> _YOUR GOAL_
Note each line of the entries that includes "code". Then copy those lines.

> _RECORDS_
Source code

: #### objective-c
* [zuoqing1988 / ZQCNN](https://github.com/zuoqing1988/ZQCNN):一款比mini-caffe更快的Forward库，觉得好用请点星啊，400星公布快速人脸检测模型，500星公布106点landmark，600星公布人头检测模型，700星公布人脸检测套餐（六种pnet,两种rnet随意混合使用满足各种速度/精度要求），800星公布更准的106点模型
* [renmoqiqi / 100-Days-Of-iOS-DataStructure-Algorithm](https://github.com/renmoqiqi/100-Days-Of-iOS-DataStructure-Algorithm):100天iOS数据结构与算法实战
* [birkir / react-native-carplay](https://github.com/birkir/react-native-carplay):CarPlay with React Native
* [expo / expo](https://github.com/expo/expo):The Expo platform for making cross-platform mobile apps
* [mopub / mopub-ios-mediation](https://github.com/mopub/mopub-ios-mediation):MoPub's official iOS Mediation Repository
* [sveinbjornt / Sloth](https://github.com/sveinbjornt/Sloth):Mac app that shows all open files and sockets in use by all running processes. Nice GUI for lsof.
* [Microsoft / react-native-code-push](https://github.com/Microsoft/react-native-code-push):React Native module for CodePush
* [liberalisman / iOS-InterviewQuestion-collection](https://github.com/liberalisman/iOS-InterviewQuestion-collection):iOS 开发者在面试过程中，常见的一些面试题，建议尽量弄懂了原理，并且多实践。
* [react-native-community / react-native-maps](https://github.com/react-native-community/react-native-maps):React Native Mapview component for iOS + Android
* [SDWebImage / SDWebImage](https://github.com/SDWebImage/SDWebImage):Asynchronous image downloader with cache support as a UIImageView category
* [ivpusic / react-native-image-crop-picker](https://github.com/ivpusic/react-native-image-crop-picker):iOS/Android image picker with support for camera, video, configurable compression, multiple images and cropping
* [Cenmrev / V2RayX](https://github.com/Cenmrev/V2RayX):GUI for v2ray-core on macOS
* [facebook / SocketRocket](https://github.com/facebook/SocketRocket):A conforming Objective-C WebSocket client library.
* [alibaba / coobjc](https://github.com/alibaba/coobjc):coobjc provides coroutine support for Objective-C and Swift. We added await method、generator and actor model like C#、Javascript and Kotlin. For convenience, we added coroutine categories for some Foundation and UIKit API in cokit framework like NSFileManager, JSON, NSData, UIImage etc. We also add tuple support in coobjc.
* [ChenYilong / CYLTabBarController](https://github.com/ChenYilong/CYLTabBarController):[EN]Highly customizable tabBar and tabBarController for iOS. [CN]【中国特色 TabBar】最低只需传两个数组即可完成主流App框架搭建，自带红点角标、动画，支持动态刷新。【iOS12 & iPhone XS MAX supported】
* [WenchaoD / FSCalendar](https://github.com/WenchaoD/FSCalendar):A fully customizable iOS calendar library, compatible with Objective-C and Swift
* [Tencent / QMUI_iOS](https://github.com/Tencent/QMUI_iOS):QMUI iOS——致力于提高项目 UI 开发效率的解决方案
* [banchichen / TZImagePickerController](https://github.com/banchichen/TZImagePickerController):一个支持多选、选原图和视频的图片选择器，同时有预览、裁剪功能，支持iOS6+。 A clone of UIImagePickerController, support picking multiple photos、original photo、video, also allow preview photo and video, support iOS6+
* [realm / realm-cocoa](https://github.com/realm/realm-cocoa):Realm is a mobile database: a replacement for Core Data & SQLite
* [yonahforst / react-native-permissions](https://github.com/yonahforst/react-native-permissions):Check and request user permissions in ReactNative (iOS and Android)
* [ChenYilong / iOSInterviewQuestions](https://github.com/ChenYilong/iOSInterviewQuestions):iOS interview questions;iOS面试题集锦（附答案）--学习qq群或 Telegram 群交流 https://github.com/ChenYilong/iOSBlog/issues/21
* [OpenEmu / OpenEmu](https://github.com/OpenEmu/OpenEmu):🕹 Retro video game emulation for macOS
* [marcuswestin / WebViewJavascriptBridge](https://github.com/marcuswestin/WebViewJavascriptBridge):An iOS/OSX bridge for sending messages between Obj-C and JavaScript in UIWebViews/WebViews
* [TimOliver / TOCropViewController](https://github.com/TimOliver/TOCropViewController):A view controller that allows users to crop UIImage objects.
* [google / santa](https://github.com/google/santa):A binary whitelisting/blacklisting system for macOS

> _THE ANSWER_
Source code
* [Microsoft / react-native-code-push](https://github.com/Microsoft/react-native-code-push):React Native module for CodePush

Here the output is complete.